Tens of millions of Americans make critical decisions about their health insurance each year, whether they're buying coverage on the exchanges or changing plans they receive through their employers. Problematically, though, it seems that many people don't fully understand the ways in which these policies work, or even basic terms associated with them. And more worrying is that shoppers generally think they know exactly how best to navigate these issues.
Anecdotal and even some scientific evidence shows that people generally don't know as much about how health insurance works as they actually think they do, and that can lead to some major problems when it comes to signing up for the coverage that best fits their needs, according to a report from the St. Joseph News-Press. For instance, it can lead them to select plans with lower premiums and higher deductibles that can cost them dearly even if they're trying to address basic health care needs.
A widespread issue
Through the end of 2014 - the most recent year for which full data was available - some 33 million Americans didn't have health insurance, the report said. A healthy portion of those were young people - slightly fewer than 1 in 5 go without coverage. There are also those who fall into the so-called "Medicaid gap" that affects millions of workers living in places where Medicaid programs weren't expanded when the rest of the Affordable Care Act was enacted.
Those people may also be the most likely to not fully understand such coverage, especially if they have limited experience with buying it in the past, the report said. And if they're on limited incomes, the hunt for something affordable can be an additional hindrance to finding the best possible plans for their unique situations.
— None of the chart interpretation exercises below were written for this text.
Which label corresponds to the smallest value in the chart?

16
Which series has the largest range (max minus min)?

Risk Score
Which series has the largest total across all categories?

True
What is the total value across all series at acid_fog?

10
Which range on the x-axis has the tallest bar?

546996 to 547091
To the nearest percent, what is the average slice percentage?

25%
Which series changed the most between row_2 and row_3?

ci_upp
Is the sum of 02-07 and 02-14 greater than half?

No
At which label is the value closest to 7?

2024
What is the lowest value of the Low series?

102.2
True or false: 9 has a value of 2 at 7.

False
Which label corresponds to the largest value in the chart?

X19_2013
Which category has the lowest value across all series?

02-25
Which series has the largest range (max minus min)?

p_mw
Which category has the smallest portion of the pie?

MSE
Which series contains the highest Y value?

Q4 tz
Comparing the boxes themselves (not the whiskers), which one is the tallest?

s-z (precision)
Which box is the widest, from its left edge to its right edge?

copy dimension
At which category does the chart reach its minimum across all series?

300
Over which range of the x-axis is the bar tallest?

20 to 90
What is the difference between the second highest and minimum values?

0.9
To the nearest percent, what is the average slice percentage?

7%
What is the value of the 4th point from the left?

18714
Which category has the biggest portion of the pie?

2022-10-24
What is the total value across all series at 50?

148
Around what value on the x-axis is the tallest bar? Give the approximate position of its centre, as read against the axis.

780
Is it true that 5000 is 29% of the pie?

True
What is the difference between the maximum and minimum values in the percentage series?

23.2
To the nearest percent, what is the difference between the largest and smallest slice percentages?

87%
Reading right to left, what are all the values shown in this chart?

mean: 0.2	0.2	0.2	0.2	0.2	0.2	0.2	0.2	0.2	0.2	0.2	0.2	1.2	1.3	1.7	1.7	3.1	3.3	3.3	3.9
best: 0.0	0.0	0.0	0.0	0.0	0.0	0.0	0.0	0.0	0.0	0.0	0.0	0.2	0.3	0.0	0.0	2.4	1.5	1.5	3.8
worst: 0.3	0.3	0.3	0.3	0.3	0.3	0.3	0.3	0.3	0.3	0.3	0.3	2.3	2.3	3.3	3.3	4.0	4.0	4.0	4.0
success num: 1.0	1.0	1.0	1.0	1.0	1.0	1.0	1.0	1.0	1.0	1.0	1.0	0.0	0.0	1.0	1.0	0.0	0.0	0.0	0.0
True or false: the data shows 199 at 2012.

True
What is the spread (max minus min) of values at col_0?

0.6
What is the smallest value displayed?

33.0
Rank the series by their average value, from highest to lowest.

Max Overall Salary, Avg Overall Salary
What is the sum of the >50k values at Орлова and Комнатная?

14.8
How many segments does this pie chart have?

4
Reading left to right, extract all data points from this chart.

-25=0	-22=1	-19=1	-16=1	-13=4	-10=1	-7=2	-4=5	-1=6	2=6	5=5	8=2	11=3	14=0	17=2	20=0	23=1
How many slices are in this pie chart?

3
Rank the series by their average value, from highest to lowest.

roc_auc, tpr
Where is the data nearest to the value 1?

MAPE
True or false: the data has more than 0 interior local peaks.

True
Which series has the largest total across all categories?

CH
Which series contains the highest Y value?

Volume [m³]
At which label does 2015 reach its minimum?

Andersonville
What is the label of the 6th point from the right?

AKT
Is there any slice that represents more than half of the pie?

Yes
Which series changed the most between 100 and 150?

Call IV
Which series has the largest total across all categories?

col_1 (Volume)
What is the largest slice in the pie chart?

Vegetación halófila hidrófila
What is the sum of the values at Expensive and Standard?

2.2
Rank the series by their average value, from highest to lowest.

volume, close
"That does hinder their ability to pick a plan because a lot of times all they are seeing is the price of the plan," Graff said. "They want whatever is cheapest without understanding that plan, if you actually go and use it, it is actually going to end up costing you more in the long run."
Why is this important now?
When it comes to the cost of coverage, knowing as much as possible about how insurance works may be particularly important when premiums are rising sharply. For instance, they're slated to increase by an average of 19.1 percent in Florida, according to the state's Office of Insurance Regulation. That exceeded the average rate change requested (17.7 percent). And in terms of actual dollars and cents, that brings the average monthly premium price to about $458 for average Floridians, up from $385 this year.
When these kinds of changes go into effect, it may be vital for health insurers and brokers to make sure their clients know why those changes are happening, and what they generally mean for people in terms of both their financial and physical well-being. The more that can be done to educate consumers in this regard, the better off all involved will be going forward.